- Task instructions: Which of the lines below mention the word "clkdiv"? Pull each one out.

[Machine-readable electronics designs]
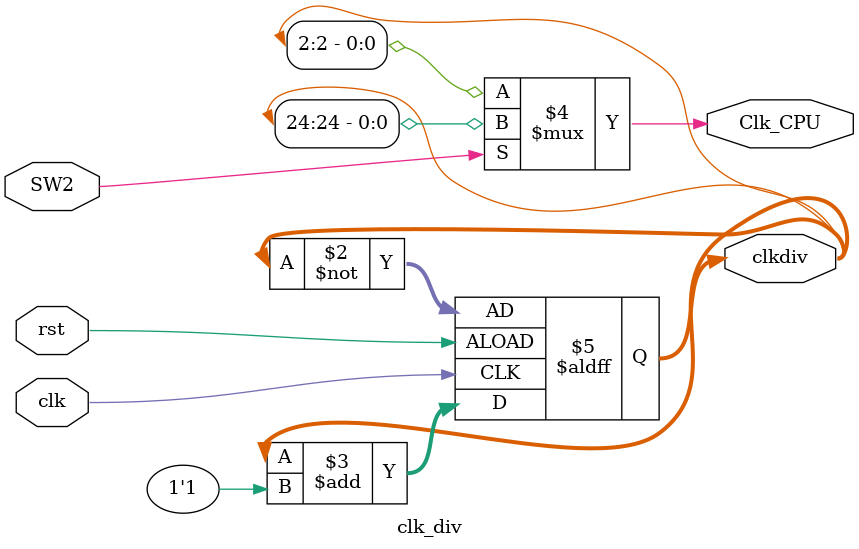
<source format=v>
`timescale 1ns / 1ps
module clk_div(input clk,		        input rst,		        input SW2,		        output reg [31:0]clkdiv,		        output Clk_CPU		        );	always @ (posedge clk or posedge rst) begin 		if (rst) clkdiv <= ~clkdiv ; else clkdiv <= clkdiv+1'b1;end
	assign Clk_CPU = SW2? clkdiv[24]:clkdiv[2];endmodule
</source>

- Answer to this task:
module clk_div(input clk,		        input rst,		        input SW2,		        output reg [31:0]clkdiv,		        output Clk_CPU		        );	always @ (posedge clk or posedge rst) begin 		if (rst) clkdiv <= ~clkdiv ; else clkdiv <= clkdiv+1'b1;end
	assign Clk_CPU = SW2? clkdiv[24]:clkdiv[2];endmodule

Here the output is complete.